RECORDS FOR THIS EXERCISE →
==*==

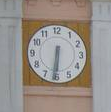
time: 6:31
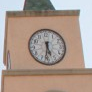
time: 5:31
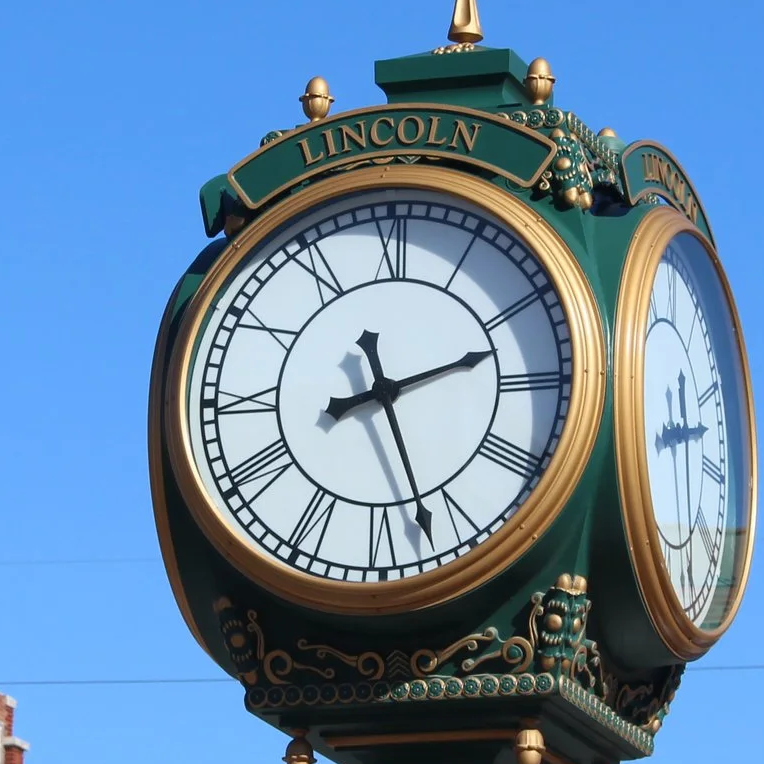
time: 2:26
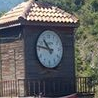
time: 10:47
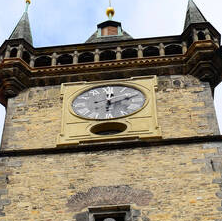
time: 12:10
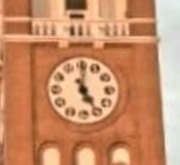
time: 5:00
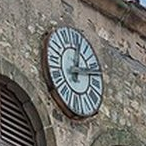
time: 12:12
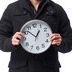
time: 12:52
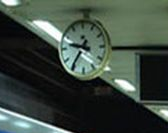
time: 9:35
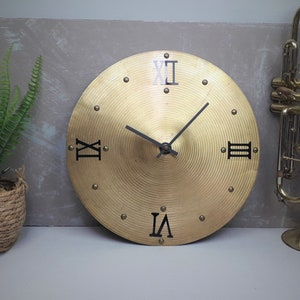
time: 10:07
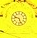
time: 9:26
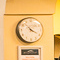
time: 3:52
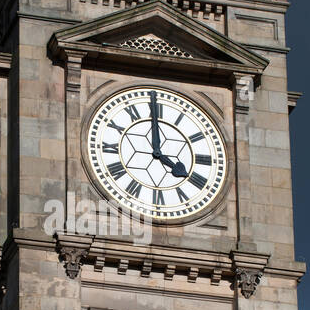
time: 3:59
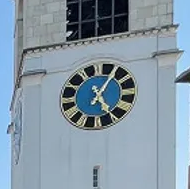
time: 5:05
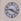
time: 9:20
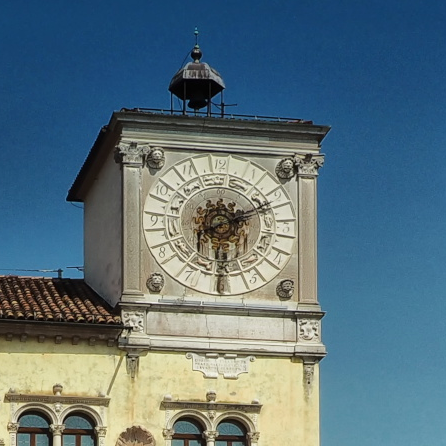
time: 6:10
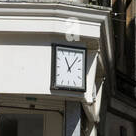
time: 11:07
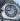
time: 8:58
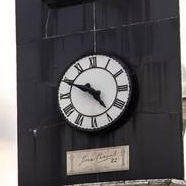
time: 4:49
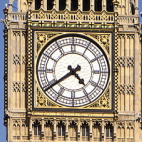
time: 4:39
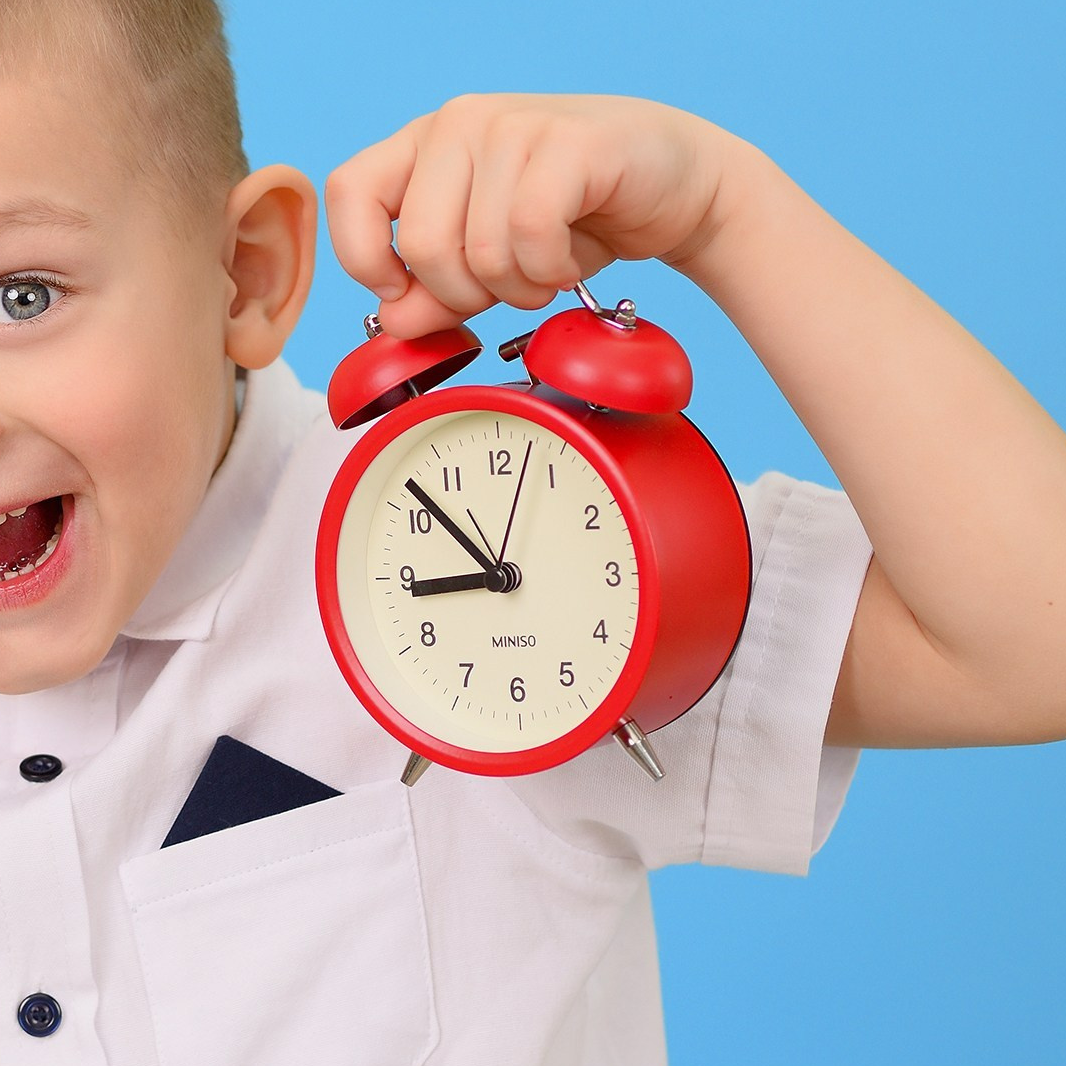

==*==

CHALLENGE → Pull out every time line from the items above and copy each one unchanged, in order, leaving the pictures out.

WRITTEN RESPONSE →
time: 6:31
time: 5:31
time: 2:26
time: 10:47
time: 12:10
time: 5:00
time: 12:12
time: 12:52
time: 9:35
time: 10:07
time: 9:26
time: 3:52
time: 3:59
time: 5:05
time: 9:20
time: 6:10
time: 11:07
time: 8:58
time: 4:49
time: 4:39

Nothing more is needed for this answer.